Spruch:
Der Revision wird Folge gegeben und die angefochtene Berufungsentscheidung dahingehend abgeändert, daß das Ersturteil wiederhergestellt wird.
Die klagende Partei ist schuldig, den beklagten Parteien die mit S 206.164,94 (darin S 16.682,29 USt und S 106.070,-- Barauslagen) bestimmten Kosten des Rechtsmittelverfahrens den Beklagten binnen 14 Tagen zu ersetzen.
Text
Entscheidungsgründe:
Am 11. 9. 1996 brannte eine dem Kläger gehörende Lagerhalle in St. G***** ab. Die beiden Beklagten sind die Feuerversicherer dieses Gebäudes. Der Kläger übt bzw übte den Beruf eines Frächters aus. Seit 1960 hat er Umgang mit Schweißgeräten und schweißte, wenn auch nicht allzu häufig, mit einem Autogen-Schweißgerät, welches mit Gas und Sauerstoff betrieben wird.

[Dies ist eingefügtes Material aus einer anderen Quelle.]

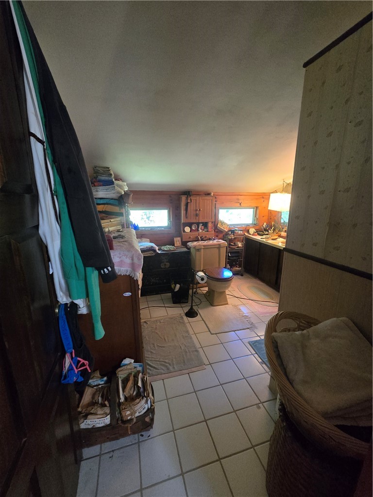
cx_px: 186
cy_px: 248
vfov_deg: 106.2
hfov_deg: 89.9
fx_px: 187
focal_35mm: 13
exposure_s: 1/60
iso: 1000
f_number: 2.2
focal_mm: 2.2
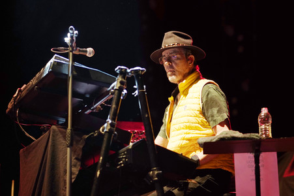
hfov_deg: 23.9
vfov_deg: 16.0
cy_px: 98
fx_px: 694
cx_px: 147
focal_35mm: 85
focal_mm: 85
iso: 1250
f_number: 2.2
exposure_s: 1/200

Am 11. 9. 1996 benötigte er zwei Eisenstücke in einer Länge von je ca 1 m, die in der (später abgebrannten) Lagerhalle (Stahl-Holz-Konstruktion, in welcher auf fast dem gesamten Beton- bzw Erdboden seit langem bis zu einer Höhe von 10 cm Sägemehl verstreut lag) seines Betriebes lagerten. Da diese Schienen unter diversem Altmaterial - von Sägemehl umgeben - gelagert waren, konnte der Kläger nur durch Abtrennen der Eisenstücke diese aus der Halle entfernen. Er begann um ca 7,30 Uhr mit den Schweißarbeiten, die ca 5 bis 10 Minuten dauerten. Unmittelbar nach dem Abschweißen der Stücke stellte der Kläger ein Glimmen des Sägemehls fest, weshalb er aus der nahe gelegenen Garage einen Feuerlöscher holte und mit diesem die glimmende Fläche im Ausmaß von ca 1 m2 solange mit Schaum besprühte, bis er kein Glimmen des Sägemehls mehr wahrnahm. Anschließend verließ der Kläger den Stadel und fuhr in der Folge mit seinem PKW nach T*****. Ob er vor der Abfahrt um ca 8 Uhr nochmals zur Lagerhalle kam, um die Türen zu schließen, kann nicht festgestellt werden. Ca eine Stunde nach dem Verlassen der Frächterei kehrte der Kläger nochmals zum Anwesen zurück, um einen vergessenen Winkel zu holen. Die Halle, in welchem er die Arbeiten zuvor ausgeführt hatte, betrat er nicht mehr. Einen Brand nahm er nicht wahr. Gegen 9,20 Uhr brach dann der Brand im östlichen Bereich der Lagerhalle nahe der Außenwand in einer dortigen Sägemehlablagerung, aus.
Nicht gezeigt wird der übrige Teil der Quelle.